Taking the Korean Government's TOPIK examination as a standard, is it necessary to be able to recognize Hanja characters to get an intermediate or advanced level in Korea? Or if someone wants to take his Korean ability further and aim for almost native level fluency, is Hanja still completely unavoidable?
It certainly isn't necessary to study Hanja to learn Korean or to take the TOPIK examination. The TOPIK contains no Hanja, so it's possible to get the highest level without studying Hanja. Also, many Koreans, especially younger ones, don't know Hanja very well. Even if they've studied them in school, they often don't retain them, because their use just isn't very widespread anymore - even in newspapers their use is very limited.
There are some benefits to learning Hanja though, and depending on personal needs, you may want to learn just a few or learn them more thoroughly. Some benefits are:
- There are a few Hanja which are used by themselves quite frequently, often in public places, posters, newspapers, in graphic design, etc. They're almost used the same way that symbols are used in other languages. Examples are 大, 中, 小 (large, medium, small - used in menus, etc.), 男, 女 (male and female), 美, 英, 日 (used to represent America, UK and Japan in newspapers), etc.

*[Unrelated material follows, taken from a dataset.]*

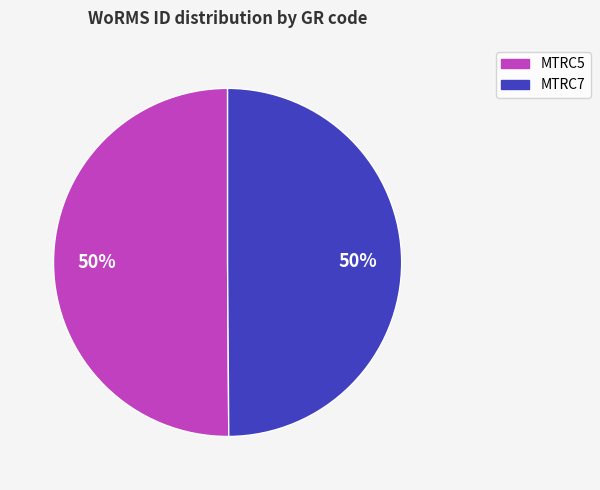

What is the ratio of the value at MTRC5 to the value at MTRC7?

1.0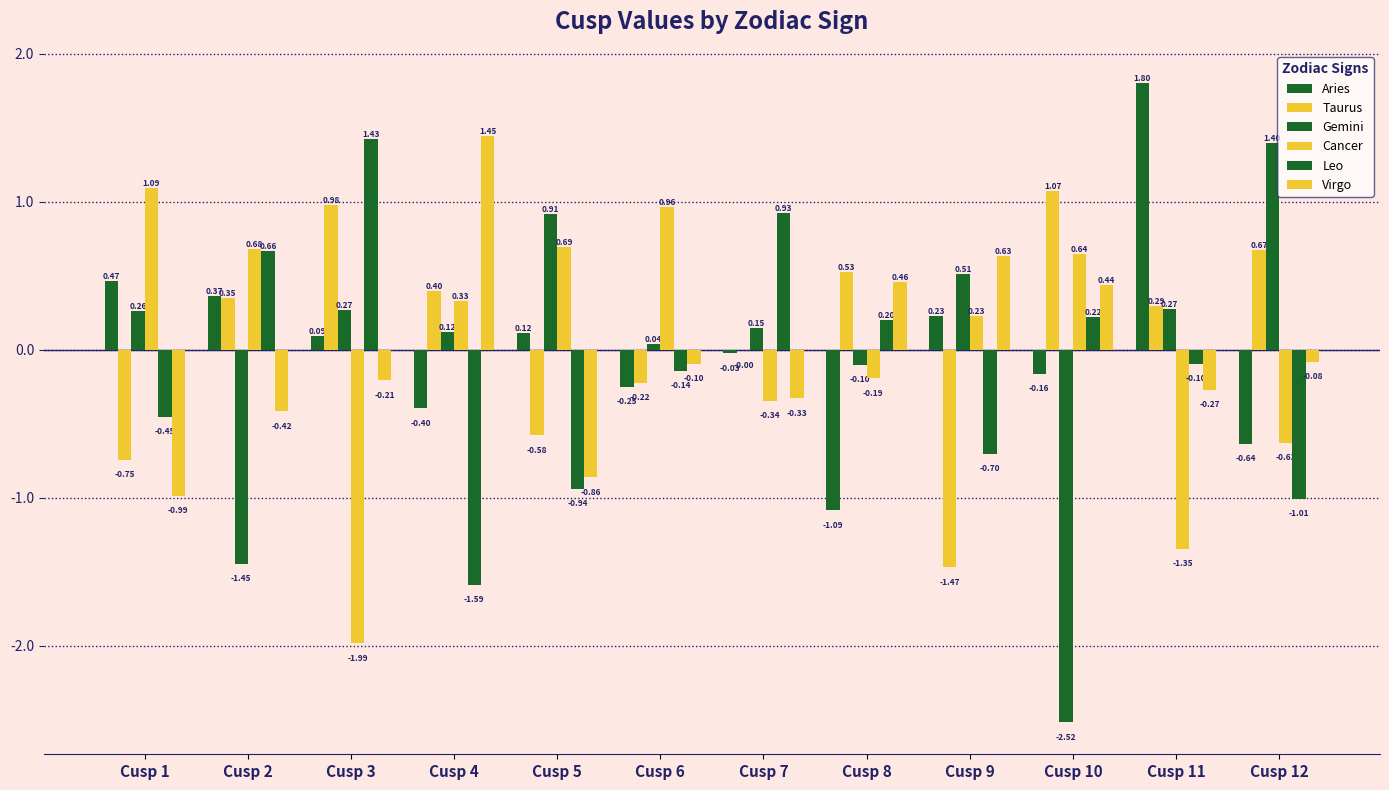

True or false: Leo has a value of 1.2 at Cusp 7.

False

- A very large portion of Korean words are derived from Hanja, so knowing what they mean is very helpful for learning words (including ones that don't appear in the dictionary). You don't actually need to learn what the Hanja look like, as long as you know the meanings associated with each Hangeul character; but often there are many Hanja associated with a single Hangeul syllable. For example, 시 has dozens of Hanja, several of which are common: 時(time), 市(city), 施(do/act), 詩(poem), 始(start), 示(show), etc. Knowing Hanja can help keep these different meanings straight.
- Also, Hanja are used to separate homonyms in the dictionary, so knowing them can help when using the dictionary too.
- If you are interested in visual arts, learning how to draw the Hanja then how to paint the Hanja can be fun. It's always beneficial to connect your interests to your language learning, so if you enjoy that kind of thing, learning to paint Hanja the traditional way can be a motivating way to connect your interest in visual arts with your language learning.
- If you are going into certain academic fields, there are some fields where they are still used for technical words. For example, in my Semantics textbook, Hanja were common. I believe there are still non-linguistic fields that use them too.
All in all, you shouldn't feel you have to learn Hanja, as they are not strictly necessary for most people. But if you want to learn them, there are certainly benefits.